Patrick Harshman, president, and CEO at Harmonic said, “Today’s cable operators have a great opportunity as they introduce gigabit broadband services,” said. “The software-based CableOS is an effort to supply tools to take advantage of that opportunity, as well as gain the benefits associated with distributed access architecture.”

In Fact Harmonic is the world’s first virtualized cable access network, Harmonic CableOS solution brings faster internet speeds to consumers while simultaneously reducing the space, power and other cost constraints that typically impede growth for cable operators.

Running on a 1-RU Intel x86 server, the software eliminates the need to purchase space-consuming and expensive hardware-based CMTS platforms, allowing operators to break away from the cycle of needing to upgrade hardware every three years to accommodate capacity growth requirements. Regular CableOS software upgrades accelerate the introduction of new features, including next-generation standards, DOCSIS 3.1 capabilities, and capacity is gained simply by adding new 1-RU servers.

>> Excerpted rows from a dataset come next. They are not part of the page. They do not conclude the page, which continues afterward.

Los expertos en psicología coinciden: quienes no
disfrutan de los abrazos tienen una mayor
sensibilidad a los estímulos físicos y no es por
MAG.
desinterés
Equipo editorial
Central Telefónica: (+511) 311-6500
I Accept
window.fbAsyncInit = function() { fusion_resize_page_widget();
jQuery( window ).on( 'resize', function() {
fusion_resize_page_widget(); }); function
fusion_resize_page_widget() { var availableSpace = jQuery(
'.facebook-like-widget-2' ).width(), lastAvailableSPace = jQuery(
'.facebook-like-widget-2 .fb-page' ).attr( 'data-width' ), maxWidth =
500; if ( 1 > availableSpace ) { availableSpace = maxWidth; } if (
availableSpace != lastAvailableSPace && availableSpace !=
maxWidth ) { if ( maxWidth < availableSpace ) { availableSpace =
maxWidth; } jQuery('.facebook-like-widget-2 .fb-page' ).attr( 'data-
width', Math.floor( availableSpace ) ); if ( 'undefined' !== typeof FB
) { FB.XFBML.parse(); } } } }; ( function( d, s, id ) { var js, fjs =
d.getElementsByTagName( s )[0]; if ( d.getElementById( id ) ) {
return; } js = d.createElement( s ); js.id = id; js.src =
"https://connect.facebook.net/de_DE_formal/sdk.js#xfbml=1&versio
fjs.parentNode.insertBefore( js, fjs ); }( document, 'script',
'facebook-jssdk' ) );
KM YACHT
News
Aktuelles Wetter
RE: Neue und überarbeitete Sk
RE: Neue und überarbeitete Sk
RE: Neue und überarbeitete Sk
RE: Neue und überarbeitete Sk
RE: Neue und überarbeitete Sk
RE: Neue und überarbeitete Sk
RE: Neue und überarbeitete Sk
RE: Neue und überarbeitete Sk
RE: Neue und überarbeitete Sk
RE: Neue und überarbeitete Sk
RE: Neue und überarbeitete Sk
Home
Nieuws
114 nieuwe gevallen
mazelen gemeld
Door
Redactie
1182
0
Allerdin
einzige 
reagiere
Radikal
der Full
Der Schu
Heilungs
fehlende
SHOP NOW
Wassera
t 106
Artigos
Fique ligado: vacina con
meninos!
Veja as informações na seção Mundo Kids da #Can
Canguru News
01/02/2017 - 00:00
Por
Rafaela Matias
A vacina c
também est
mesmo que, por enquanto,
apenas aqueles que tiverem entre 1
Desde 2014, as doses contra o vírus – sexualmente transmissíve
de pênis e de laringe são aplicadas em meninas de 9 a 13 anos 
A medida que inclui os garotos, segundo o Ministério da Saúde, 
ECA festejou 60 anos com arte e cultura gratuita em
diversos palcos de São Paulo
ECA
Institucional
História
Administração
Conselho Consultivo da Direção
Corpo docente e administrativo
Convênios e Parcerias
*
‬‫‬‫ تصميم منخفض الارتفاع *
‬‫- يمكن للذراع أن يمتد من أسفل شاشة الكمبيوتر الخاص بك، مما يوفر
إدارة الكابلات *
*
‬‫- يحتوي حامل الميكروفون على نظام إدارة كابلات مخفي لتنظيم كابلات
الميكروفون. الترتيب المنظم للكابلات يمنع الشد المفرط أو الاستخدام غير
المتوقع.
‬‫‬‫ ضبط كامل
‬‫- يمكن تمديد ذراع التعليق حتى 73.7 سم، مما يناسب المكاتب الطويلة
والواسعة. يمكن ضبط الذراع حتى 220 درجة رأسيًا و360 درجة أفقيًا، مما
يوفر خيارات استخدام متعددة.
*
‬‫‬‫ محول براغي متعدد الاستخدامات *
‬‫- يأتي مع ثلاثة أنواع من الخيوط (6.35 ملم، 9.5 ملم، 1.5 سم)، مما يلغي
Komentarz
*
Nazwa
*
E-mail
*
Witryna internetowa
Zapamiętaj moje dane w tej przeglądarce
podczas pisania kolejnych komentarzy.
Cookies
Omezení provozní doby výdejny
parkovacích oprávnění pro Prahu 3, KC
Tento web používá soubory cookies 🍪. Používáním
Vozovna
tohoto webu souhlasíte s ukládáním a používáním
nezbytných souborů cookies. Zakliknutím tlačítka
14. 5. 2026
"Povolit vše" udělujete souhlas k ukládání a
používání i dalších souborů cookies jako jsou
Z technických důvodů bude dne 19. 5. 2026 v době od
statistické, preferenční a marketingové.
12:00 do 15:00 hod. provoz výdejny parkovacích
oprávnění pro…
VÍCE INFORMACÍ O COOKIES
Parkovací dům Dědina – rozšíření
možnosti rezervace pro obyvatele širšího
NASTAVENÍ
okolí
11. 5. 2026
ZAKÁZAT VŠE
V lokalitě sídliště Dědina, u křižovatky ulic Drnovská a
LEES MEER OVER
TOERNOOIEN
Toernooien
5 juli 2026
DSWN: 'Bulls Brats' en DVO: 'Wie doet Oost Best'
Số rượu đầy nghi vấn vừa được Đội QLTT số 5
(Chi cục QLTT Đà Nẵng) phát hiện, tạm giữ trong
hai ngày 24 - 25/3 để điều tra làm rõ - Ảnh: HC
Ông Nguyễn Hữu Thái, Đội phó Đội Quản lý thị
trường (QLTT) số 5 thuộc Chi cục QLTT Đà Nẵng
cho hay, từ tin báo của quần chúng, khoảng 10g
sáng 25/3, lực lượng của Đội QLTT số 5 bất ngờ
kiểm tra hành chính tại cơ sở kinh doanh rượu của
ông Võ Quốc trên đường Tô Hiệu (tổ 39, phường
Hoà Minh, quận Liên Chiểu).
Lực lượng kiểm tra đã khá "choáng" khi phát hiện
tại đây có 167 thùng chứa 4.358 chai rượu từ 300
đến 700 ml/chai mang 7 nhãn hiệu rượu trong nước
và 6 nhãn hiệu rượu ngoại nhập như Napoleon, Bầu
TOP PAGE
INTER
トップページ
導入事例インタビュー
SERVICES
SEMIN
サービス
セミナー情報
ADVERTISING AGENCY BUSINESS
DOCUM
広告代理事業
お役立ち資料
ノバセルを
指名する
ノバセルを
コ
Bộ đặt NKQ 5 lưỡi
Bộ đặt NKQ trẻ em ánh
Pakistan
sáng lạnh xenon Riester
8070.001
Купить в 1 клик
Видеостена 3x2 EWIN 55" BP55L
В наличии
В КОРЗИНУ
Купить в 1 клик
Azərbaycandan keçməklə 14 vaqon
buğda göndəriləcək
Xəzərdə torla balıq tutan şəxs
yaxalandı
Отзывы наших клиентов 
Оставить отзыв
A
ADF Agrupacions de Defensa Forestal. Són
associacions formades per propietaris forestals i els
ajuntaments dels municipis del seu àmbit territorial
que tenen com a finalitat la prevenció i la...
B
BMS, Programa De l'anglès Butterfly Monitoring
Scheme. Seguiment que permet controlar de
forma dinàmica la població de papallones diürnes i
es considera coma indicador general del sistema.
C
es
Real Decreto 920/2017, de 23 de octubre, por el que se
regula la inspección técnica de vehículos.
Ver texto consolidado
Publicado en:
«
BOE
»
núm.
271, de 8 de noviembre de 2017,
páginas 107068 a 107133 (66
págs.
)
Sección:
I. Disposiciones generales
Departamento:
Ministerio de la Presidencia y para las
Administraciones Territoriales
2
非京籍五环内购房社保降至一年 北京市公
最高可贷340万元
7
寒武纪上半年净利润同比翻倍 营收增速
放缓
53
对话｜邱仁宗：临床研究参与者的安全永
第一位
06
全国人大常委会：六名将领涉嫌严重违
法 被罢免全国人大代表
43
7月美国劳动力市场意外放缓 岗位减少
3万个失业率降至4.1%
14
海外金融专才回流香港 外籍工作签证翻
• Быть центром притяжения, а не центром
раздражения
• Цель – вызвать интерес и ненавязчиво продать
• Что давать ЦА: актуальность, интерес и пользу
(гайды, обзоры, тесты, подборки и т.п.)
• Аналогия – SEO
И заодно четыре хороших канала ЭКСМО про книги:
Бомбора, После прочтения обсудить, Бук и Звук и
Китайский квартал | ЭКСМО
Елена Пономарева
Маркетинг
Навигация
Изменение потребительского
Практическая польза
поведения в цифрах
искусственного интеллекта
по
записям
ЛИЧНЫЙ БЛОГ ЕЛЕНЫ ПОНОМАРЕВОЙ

Many cable operators are in the process of replacing their old cable modem termination systems (CMTS) with CCAP. However, CCAP was originally conceived as another (large) piece of hardware. A virtual CCAP takes the technology to the next level with the goal of modular pieces and parts that can be virtualized and run on generic hardware.

CableOS Features

Greater agility:

CableOS Core software runs on an Intel® x86-based server, so you no longer need to purchase space-consuming and expensive hardware-based CMTS platforms, and you can break away from the cycle of needing to upgrade hardware every three years to accommodate your capacity growth requirements.

Improved feature velocity:

Regular CableOS software upgrades help you accelerate the introduction of new features, including high-layer DOCSIS 3.1 capabilities, and make capacity gains simply by adding new 1-RU servers. CableOS also aligns with industry virtualization initiatives, enabling greater operational elasticity and orchestration.

Capex savings:

CableOS supports centralized and distributed cable access architectures that enable the fast deployment of your IP-based and legacy data, video, and voice services. CableOS saves up to 75% on space and power costs in a centralized deployment and up to 90% in a distributed deployment.

Support for multiple use cases

– Migrate to software and NFV-based cable access architecture
– Migrate to a deep fiber or digital fiber architecture
– Deploy gigabit services
– Reduce space and power consumption in your headend and hub
– Reclaim equipment from small remote hubs to a centralized facility
– Scale from a small operation to one that can support 100+ service groups

Greater capacity and lower space requirements:

Featuring the industry’s first software-based CMTS and end-to-end Remote PHY architecture, Harmonic’s CableOS solution allows you to deliver high-speed IP services – but with reduced space and power requirements. CableOS saves up to 90% on space, power and cooling costs in a variety of deployment architectures.

End-to-end Remote PHY solution:

If you are seeking to deploy a fiber deep network that can support both IP and legacy services, Harmonic’s CableOS solution can help you simplify the migration.

In addition to moving RF components out of the headend and into the field, decoupling the CCAP core from the physical layer in a Remote PHY architecture leverages the benefits of digital fiber, such as signal transport over much longer distances, more wavelengths, and improved signal quality.

Lowering broadband delivery costs:

The CableOS solution enables migration to multi-gigabit broadband capacity and the fast deployment of DOCSIS 3.1 data, video and voice services. It also resolves space and power constraints in the headend and hub, eliminates dependence on hardware upgrade cycles and reduces the total cost of ownership. With its multi-dimensional scalability, the CableOS platform even allows you to cost-effectively grow from a small number of service groups to over a hundred, simply by adding 1-RU servers.